_Your assignment_
Take from the material every line containing the string "persoonsgegevens" and copy it.
---- Provided data
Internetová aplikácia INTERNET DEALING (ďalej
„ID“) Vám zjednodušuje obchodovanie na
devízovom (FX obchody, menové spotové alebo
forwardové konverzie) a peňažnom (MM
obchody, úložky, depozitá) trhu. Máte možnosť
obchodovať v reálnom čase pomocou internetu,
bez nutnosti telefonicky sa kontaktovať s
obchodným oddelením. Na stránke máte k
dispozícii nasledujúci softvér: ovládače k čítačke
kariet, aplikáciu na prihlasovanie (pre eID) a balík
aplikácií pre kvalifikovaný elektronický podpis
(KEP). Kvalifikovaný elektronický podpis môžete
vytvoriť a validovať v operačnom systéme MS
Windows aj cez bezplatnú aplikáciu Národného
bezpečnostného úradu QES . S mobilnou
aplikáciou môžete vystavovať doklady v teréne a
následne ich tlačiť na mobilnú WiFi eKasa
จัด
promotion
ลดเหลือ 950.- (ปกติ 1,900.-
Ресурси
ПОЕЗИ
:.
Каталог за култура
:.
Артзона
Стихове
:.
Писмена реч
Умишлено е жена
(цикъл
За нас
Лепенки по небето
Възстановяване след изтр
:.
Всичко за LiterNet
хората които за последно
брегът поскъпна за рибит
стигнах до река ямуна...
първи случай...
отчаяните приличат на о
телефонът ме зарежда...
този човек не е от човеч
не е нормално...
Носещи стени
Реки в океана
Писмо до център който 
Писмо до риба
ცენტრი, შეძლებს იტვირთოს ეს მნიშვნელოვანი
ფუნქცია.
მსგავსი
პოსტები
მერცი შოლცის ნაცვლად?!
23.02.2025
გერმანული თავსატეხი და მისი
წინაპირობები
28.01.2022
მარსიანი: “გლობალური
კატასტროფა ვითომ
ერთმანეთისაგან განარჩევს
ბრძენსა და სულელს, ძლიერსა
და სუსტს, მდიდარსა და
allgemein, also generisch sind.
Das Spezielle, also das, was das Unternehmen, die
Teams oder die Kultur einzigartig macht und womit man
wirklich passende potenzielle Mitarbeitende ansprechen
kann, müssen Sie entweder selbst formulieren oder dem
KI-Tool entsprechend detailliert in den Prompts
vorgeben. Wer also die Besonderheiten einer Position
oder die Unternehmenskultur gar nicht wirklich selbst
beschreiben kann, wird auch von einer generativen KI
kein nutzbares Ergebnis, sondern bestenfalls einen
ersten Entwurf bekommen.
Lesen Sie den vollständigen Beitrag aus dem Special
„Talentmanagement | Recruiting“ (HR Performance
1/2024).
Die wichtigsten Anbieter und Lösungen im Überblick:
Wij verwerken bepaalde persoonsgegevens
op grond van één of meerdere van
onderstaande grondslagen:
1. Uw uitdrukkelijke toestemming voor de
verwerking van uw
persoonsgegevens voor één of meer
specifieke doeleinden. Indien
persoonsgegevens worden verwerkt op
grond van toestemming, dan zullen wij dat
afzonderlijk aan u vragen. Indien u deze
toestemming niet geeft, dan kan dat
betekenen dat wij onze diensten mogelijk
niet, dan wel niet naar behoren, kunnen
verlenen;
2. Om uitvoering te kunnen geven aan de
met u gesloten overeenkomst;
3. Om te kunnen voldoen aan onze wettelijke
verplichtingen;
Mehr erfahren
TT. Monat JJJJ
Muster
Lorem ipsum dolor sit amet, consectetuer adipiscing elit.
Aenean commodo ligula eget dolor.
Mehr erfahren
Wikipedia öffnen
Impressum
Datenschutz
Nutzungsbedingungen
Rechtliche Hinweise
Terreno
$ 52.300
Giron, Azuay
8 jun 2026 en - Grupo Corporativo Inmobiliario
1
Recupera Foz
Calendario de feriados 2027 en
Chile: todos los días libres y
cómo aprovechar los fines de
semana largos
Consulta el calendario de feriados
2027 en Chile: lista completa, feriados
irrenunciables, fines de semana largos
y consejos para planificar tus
--------
_Exercise result_
Wij verwerken bepaalde persoonsgegevens
persoonsgegevens voor één of meer
persoonsgegevens worden verwerkt op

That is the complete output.